GridFactory was designed for running large numbers of independent compute jobs, i.e. jobs that don’t communicate with each other. While multi-CPU provisioning and MPI support could be added, this is not currently a priority. Also MapReduce currently was outside of the scope of GridFactory.
As such, potential users included high-performance computing users who want:
- on-the-fly provisioning of virtual machines and software
- easy installation and configuration – at the price of less scheduling features than traditional batch systems
- an intuitive GUI for managing large numbers of independent compute jobs
- scaling across multiple sites
- companies and academic institutions looking for a simple way to analyze large amounts of scientific data, processing log files, rendering 3D images or converting media files
- companies and academic institutions looking for a way to streamline data processing workflows – keeping track of in and output files and operating system and software requirements.

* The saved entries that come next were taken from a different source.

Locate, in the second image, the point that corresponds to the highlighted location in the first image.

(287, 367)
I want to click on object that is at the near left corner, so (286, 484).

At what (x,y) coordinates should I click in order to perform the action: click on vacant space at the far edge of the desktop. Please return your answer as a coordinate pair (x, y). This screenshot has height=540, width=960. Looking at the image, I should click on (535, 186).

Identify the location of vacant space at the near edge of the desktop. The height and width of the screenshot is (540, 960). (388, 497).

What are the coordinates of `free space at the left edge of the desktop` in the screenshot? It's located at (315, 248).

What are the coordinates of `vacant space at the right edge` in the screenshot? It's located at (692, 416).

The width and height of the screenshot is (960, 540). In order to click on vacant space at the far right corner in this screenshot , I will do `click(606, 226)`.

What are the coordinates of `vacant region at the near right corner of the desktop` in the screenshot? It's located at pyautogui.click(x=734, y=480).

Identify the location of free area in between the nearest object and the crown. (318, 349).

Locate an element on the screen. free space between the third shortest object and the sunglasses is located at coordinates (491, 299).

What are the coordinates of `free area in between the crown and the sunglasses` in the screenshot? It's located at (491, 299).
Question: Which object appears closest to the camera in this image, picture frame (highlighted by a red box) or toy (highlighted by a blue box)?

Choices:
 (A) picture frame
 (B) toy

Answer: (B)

What distinguishes GridFactory from traditional batch computing systems is the following:
- WAN support: There is no dependence on shared file systems, ssh login or other LAN artifacts. Remote job submission is inherently supported.
- Network security: All peers in a grid are (optionally) identified by an X.509 certificate and all communication is secure.

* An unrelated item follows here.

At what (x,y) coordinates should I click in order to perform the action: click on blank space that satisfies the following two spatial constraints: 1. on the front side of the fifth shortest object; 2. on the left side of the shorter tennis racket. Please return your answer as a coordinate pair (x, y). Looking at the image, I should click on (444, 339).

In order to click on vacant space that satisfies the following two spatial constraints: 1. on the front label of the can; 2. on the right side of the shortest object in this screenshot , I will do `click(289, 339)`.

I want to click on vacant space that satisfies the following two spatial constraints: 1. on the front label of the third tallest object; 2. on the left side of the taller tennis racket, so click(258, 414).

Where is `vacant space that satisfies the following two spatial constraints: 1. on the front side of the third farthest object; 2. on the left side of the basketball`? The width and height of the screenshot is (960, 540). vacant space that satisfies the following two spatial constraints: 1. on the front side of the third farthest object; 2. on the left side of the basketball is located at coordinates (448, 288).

- Ease of use: To make network configuration as simple as possible, a pull paradigm is employed for the communication between a server and its worker nodes.
- Host security: Worker nodes can be protected from rogue computing jobs by configuring them to run all jobs inside virtual machines.
What distinguishes GridFactory from traditional grid computing systems is the following:
- Fewer abstraction layers, less bloat: The server part of GridFactory is implemented directly as Apache modules, exhibiting a straight-forward RESTful interface. No application servers, no SOAP. Since wide area networks are inherently supported, the complication of interfacing a grid middleware stack with batch systems is eliminated. Moreover, no attempt is made of supporting other transport mechanisms than HTTPS.
- Standards compliance: Only standard security libraries are used. Only plain and standard HTTPS is used. Only proven open-source technology is used: Apache, MySQL, KVM, VirtualBox, Java. For job submission, neither BES nor WSRF is used, but instead a simple RESTful interface.
- Platform support: All common platforms are supported: most of the GridFactory code is 100% pure Java – the non-Java code is restricted to the server and consists of two Apache modules written in c, which compile on all major Linux distributions (binaries are provided).
- No central bottlenecks: The hierarchical pull architecture leaves the decision of which jobs to run to the resources running them and therefore avoids central bottlenecks and single points of failure like resource brokers and central information systems.
- Scalability: The hierarchical pull architecture supports multiple parents and the submission clients support multiple submission target hosts. Therefore, load balancing is built in and performance scales linearly with the number of servers.
- Virtual organizations can easily be created and destroyed.
- Software catalogs can easily be created, published and used.